I'm no fan of the bankers, but fair's fair in relation to certain people.  I have no connection with this person or AIB (other than as a customer).


----------



## Brendan Burgess (2 Oct 2010)

Hi Baz

I agree with you fully. It is a huge loss to see Colm Doherty leaving and I don't understand the rationale for it. He was one of the good guys. 

Likewise it was ridiculous to get rid of Denis Casey of Irish Life and Permanent. He was a good guy who had not got involved in commercial lending. The very odd thing is that he was not even interviewed by Regling and Watson, by the Gardai or by anyone else. He had offered his resignation to the board and it refused it. However, Brian Lenihan demanded it. I think he was hugely mistaken.

We have so few good guys, that it is crazy to be getting rid of them.



> And during the "boom" Doherty's was critical of lending policies within AIB.

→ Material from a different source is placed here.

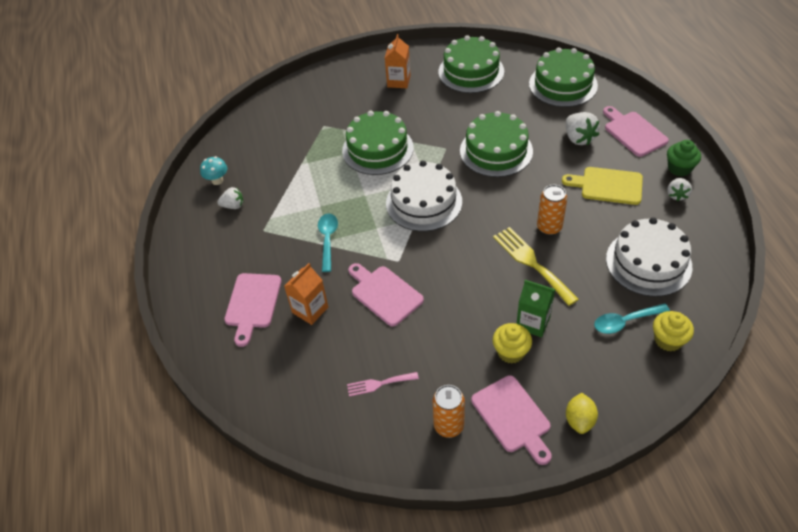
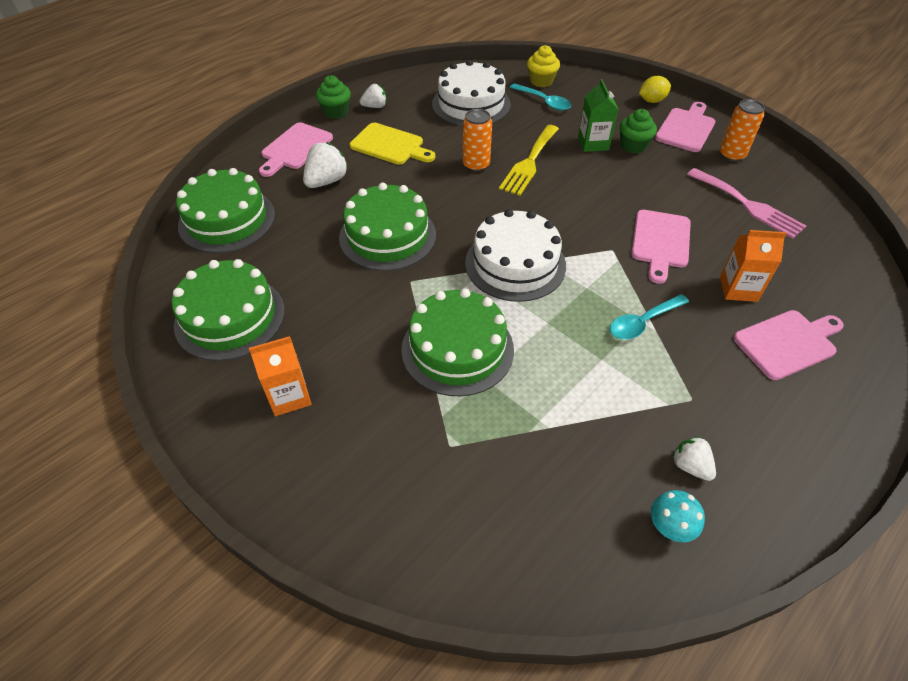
camera: 125 degrees left, 0 degrees up
(379, 384) = (748, 205): pink fork -> pink fork, size x1.73
(511, 352) = (633, 146): yellow cupcake -> green cupcake
(607, 185) = (390, 145): yellow cutting board -> yellow cutting board turned 45 degrees counterclockwise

I have been told this by insiders that he was a very conservative banker. Had he been in charge, AIB would not have gone mad. But do you have any link to back this up. I only have word of mouth.

Brendan


----------



## BazFitz (2 Oct 2010)

Brendan Burgess said:


> Hi Baz
> 
> I agree with you fully. It is a huge loss to see Colm Doherty leaving and I don't understand the rationale for it. He was one of the good guys.
> 
> ...


 
Unfortunately not.  Like you, I've been told this by insiders.  He's expected to walk into another senior role.  Given that we as taxpayers now own AIB, it's frustrating to see good people who can improve the return on our investment moving to "the private sector".


----------



## Brendan Burgess (3 Oct 2010)

David Clerkin says it in today's Sunday Business Post



> Doherty, who had supposedly warned of the risks of over-reliance on property lending - repeatedly played down his role in the catastrophic lending ...


----------